> _MATERIAL PROVIDED_

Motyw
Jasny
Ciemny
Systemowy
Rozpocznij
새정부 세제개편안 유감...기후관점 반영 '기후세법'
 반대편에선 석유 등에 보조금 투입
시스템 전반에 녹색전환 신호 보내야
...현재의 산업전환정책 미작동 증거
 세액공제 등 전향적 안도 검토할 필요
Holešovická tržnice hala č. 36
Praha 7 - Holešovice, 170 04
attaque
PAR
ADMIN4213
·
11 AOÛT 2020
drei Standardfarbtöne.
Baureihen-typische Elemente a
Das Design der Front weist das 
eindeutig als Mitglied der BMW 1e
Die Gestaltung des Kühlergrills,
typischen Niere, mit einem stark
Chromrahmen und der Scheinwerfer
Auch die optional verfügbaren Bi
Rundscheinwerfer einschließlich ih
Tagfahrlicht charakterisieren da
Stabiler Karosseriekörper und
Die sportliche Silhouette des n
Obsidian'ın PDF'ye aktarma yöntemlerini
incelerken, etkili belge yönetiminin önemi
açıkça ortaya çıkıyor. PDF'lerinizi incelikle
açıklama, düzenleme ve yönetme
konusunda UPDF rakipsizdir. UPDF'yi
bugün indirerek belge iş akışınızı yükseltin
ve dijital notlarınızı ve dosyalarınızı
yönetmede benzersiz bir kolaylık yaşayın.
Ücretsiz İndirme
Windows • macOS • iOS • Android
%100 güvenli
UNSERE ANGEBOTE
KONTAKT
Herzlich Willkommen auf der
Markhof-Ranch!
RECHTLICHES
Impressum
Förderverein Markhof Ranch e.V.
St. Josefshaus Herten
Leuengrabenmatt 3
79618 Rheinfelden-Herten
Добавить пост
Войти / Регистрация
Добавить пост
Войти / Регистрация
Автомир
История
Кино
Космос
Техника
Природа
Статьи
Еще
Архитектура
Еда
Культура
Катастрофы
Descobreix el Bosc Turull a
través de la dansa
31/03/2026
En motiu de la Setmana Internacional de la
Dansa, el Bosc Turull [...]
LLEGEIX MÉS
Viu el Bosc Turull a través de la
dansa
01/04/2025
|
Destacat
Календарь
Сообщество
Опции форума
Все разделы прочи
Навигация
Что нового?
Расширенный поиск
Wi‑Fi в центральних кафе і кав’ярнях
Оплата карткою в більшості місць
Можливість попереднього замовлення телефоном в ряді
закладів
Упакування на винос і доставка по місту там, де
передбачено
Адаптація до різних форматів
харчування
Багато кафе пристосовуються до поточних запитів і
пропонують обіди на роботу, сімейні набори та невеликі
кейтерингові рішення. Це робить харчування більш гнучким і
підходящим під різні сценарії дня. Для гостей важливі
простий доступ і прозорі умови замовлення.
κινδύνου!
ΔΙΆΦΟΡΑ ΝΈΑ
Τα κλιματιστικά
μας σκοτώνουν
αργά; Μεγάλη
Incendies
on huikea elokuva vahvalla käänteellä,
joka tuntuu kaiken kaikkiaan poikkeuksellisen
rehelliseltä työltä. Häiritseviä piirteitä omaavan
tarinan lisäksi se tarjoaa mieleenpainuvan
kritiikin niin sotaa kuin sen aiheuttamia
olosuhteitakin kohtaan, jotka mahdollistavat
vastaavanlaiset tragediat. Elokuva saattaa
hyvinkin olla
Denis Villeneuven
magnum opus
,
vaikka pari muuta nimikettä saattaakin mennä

> _WHAT YOU WILL DO_
Show each line of the records that contains the word "кафе", copying every such line in full.

> _WRITTEN ANSWER_
Wi‑Fi в центральних кафе і кав’ярнях
Багато кафе пристосовуються до поточних запитів і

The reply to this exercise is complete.